- Extracted records
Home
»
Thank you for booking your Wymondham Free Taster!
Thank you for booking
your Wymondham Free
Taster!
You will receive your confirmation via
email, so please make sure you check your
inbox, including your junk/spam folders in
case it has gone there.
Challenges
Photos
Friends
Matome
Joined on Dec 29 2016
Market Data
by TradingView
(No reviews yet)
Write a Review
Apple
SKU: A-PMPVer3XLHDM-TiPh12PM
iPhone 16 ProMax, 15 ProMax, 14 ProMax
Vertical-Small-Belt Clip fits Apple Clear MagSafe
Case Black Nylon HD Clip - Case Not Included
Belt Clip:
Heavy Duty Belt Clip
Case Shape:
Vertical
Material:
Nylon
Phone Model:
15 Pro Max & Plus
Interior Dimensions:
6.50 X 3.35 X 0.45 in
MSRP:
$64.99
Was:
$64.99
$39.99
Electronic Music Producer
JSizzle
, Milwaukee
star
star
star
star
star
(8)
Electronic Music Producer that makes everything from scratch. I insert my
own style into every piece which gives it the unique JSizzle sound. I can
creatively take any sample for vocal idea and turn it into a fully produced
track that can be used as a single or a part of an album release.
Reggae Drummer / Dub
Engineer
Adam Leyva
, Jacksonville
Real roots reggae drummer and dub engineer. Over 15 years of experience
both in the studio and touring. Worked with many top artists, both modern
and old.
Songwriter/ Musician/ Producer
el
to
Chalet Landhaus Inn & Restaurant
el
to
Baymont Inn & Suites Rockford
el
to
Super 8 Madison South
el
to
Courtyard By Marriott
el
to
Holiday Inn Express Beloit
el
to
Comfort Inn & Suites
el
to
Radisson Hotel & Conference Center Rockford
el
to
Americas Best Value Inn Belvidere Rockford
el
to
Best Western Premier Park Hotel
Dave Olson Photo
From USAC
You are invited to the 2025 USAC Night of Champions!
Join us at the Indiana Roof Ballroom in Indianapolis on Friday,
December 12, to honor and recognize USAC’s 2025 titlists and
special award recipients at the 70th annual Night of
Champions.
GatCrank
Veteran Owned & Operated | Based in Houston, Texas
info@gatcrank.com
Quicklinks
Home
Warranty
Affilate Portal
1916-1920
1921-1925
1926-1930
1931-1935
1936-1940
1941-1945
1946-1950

- Written task
Rewrite the lines above as a numbered list, leaving out any blank lines.

- Written solution
1. Home
2. »
3. Thank you for booking your Wymondham Free Taster!
4. Thank you for booking
5. your Wymondham Free
6. Taster!
7. You will receive your confirmation via
8. email, so please make sure you check your
9. inbox, including your junk/spam folders in
10. case it has gone there.
11. Challenges
12. Photos
13. Friends
14. Matome
15. Joined on Dec 29 2016
16. Market Data
17. by TradingView
18. (No reviews yet)
19. Write a Review
20. Apple
21. SKU: A-PMPVer3XLHDM-TiPh12PM
22. iPhone 16 ProMax, 15 ProMax, 14 ProMax
23. Vertical-Small-Belt Clip fits Apple Clear MagSafe
24. Case Black Nylon HD Clip - Case Not Included
25. Belt Clip:
26. Heavy Duty Belt Clip
27. Case Shape:
28. Vertical
29. Material:
30. Nylon
31. Phone Model:
32. 15 Pro Max & Plus
33. Interior Dimensions:
34. 6.50 X 3.35 X 0.45 in
35. MSRP:
36. $64.99
37. Was:
38. $64.99
39. $39.99
40. Electronic Music Producer
41. JSizzle
42. , Milwaukee
43. star
44. star
45. star
46. star
47. star
48. (8)
49. Electronic Music Producer that makes everything from scratch. I insert my
50. own style into every piece which gives it the unique JSizzle sound. I can
51. creatively take any sample for vocal idea and turn it into a fully produced
52. track that can be used as a single or a part of an album release.
53. Reggae Drummer / Dub
54. Engineer
55. Adam Leyva
56. , Jacksonville
57. Real roots reggae drummer and dub engineer. Over 15 years of experience
58. both in the studio and touring. Worked with many top artists, both modern
59. and old.
60. Songwriter/ Musician/ Producer
61. el
62. to
63. Chalet Landhaus Inn & Restaurant
64. el
65. to
66. Baymont Inn & Suites Rockford
67. el
68. to
69. Super 8 Madison South
70. el
71. to
72. Courtyard By Marriott
73. el
74. to
75. Holiday Inn Express Beloit
76. el
77. to
78. Comfort Inn & Suites
79. el
80. to
81. Radisson Hotel & Conference Center Rockford
82. el
83. to
84. Americas Best Value Inn Belvidere Rockford
85. el
86. to
87. Best Western Premier Park Hotel
88. Dave Olson Photo
89. From USAC
90. You are invited to the 2025 USAC Night of Champions!
91. Join us at the Indiana Roof Ballroom in Indianapolis on Friday,
92. December 12, to honor and recognize USAC’s 2025 titlists and
93. special award recipients at the 70th annual Night of
94. Champions.
95. GatCrank
96. Veteran Owned & Operated | Based in Houston, Texas
97. info@gatcrank.com
98. Quicklinks
99. Home
100. Warranty
101. Affilate Portal
102. 1916-1920
103. 1921-1925
104. 1926-1930
105. 1931-1935
106. 1936-1940
107. 1941-1945
108. 1946-1950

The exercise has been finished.